Crude oil cassandras are already predicting more pain ahead. Billionaire investor Jeff Grundlach of ValueLine, yesterday predicted stagflation and $200/bbl oil this summer, and said Biden administration entreaties are an acknowledgment that we are very low on attractive solutions. Grundlach said he likes cash and is buying 30-year treasury bonds and shifting from U.S. equities into emerging markets.
Dept. of Energy data shows that at the end of February imports of Russian oil had already fallen to zero, amid a voluntary embargo enacted by refiners like Valero Energy, and Par Pacific. America has more than a month of oil in inventories. And millions of barrels are being released from the Strategic Petroleum Reserve. Senator Dick Durbin (D.-Ill.) was skeptical of banning such a relatively small portion of oil imports, “I think we need to make sure the people in the oil industry aren’t using this crisis to raise their profits.” As if on cue, Senator Bernie Sanders (I-Vt) on Monday called for a “windfall profits tax” on oil companies that “continue to take advantage of the war in Ukraine and inflation to make huge profits by jacking up gas prices.”
The Russian oil won’t go to waste — with benchmark Brent crude trading at $132/bbl this morning, there are hefty profit margins even in selling discounted oil to countries that can’t afford to be bothered by its origins. Ed Hirs, a lecturer in energy economics at the University of Houston, says the price elasticity of oil demand is such that if all of Russia’s 7 million bpd of exports were taken off the market, the resultant price spike would push the price up to $300 per barrel before the system broke — ushering in global recession and demand destruction. No, says Hirs, black market Russian oil will continue to flow to China and India and Azerbaijan. “It will just stop flowing directly to Europe.”

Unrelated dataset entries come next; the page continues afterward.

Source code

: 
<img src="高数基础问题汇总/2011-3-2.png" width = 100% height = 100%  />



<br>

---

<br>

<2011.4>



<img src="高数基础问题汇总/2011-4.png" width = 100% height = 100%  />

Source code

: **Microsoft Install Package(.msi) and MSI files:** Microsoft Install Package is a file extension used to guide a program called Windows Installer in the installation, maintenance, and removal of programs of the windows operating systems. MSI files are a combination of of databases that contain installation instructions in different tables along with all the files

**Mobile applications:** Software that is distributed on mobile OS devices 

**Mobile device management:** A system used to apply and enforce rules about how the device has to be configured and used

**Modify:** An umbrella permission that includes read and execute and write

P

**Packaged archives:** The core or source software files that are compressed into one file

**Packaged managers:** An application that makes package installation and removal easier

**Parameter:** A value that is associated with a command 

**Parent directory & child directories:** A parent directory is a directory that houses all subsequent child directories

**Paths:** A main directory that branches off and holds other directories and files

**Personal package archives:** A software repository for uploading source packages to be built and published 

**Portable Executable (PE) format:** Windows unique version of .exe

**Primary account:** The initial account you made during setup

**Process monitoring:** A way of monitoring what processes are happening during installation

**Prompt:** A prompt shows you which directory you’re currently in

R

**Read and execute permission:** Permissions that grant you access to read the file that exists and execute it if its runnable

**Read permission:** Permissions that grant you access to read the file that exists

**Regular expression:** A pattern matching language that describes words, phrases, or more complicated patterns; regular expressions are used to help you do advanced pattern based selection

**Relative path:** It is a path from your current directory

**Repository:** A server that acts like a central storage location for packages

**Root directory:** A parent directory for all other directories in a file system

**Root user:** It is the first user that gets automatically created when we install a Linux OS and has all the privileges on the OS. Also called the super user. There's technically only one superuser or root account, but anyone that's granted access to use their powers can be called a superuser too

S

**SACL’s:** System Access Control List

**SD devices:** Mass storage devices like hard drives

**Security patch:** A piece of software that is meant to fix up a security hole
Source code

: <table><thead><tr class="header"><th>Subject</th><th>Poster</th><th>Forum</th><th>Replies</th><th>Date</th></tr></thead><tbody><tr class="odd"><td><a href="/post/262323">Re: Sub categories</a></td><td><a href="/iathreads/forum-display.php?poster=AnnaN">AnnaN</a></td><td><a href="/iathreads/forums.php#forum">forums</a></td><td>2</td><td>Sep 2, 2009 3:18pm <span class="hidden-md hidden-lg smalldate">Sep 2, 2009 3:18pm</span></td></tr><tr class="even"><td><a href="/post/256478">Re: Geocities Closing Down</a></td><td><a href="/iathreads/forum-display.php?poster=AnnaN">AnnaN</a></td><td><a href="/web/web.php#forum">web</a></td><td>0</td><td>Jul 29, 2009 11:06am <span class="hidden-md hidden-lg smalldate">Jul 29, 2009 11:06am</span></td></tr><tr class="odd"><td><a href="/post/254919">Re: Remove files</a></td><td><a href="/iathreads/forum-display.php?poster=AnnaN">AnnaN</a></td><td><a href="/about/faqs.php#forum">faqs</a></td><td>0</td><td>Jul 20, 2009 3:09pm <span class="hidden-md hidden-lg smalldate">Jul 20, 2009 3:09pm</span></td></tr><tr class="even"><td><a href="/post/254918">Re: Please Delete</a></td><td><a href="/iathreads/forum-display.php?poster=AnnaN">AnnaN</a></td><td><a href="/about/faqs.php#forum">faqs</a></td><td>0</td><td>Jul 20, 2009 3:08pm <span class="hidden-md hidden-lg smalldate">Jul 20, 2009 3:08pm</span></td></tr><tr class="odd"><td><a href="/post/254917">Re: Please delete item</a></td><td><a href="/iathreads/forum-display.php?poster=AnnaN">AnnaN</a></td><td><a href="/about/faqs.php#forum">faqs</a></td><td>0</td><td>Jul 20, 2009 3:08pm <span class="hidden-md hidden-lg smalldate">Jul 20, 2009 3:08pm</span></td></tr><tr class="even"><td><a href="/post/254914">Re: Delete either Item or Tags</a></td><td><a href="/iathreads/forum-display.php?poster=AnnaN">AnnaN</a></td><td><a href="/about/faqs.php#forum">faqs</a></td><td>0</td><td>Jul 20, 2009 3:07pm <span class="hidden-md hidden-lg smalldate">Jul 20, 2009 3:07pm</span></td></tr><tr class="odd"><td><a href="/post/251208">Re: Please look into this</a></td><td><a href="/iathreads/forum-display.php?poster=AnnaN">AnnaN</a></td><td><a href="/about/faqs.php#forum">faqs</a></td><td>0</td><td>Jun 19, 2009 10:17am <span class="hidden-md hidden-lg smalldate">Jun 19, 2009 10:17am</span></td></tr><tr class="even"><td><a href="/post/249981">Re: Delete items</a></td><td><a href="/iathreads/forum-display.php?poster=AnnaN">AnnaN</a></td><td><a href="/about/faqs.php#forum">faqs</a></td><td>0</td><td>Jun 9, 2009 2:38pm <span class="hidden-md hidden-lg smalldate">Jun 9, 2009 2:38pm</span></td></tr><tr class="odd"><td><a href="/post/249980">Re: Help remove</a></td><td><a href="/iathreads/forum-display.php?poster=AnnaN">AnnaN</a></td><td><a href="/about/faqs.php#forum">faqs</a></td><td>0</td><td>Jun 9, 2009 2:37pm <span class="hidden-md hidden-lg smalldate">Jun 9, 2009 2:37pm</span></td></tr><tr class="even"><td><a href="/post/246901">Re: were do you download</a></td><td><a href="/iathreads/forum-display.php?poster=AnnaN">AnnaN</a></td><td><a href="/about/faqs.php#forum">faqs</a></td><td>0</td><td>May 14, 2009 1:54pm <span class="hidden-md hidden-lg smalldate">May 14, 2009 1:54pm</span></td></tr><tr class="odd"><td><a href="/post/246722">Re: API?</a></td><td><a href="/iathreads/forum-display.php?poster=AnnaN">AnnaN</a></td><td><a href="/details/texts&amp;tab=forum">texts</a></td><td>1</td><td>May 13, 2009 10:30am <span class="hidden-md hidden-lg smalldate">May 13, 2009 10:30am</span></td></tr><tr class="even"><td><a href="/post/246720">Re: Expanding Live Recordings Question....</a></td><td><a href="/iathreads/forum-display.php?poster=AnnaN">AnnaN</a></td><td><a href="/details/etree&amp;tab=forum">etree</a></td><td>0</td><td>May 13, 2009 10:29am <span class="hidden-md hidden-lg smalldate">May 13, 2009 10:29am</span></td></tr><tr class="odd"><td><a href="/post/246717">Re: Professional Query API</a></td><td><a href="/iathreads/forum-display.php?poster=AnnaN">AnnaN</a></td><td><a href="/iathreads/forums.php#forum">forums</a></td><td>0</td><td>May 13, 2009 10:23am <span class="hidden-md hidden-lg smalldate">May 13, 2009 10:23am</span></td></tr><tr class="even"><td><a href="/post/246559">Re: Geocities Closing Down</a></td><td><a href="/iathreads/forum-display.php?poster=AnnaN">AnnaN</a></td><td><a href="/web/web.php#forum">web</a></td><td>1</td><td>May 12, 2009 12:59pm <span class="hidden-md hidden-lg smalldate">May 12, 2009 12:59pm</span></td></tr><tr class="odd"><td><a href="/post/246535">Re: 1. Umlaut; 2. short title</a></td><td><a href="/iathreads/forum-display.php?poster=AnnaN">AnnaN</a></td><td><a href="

European governments have so far resisted outright bans. “We’re moving forward with this plan understanding that many of our European partners may not be able to join us,” Biden said today. “We’re a net exporter of energy, we can take this step while others cannot.”
Social pressure is already leading to de facto Europe bans. Shell saw outrage erupt last weekend when news emerged that it had purchased a cargo of Russian crude oil at a $28/bbl discount. Shell argued that it needed that particular grade of oil because its European refineries were optimized for it.
Condemned for supporting Putin’s war effort, Shell has since announced it would close 500 stations in Russia, exit its long-sought Sakhalin II LNG project, and would donate the profits from that Russian cargo to Ukrainian refugee charities. In a statement, CEO Ben van Beurden said that he had been having discussions with European governments about what will become the conundrum of the year: how to “disentangle society from Russian energy flows, while maintaining energy supplies.”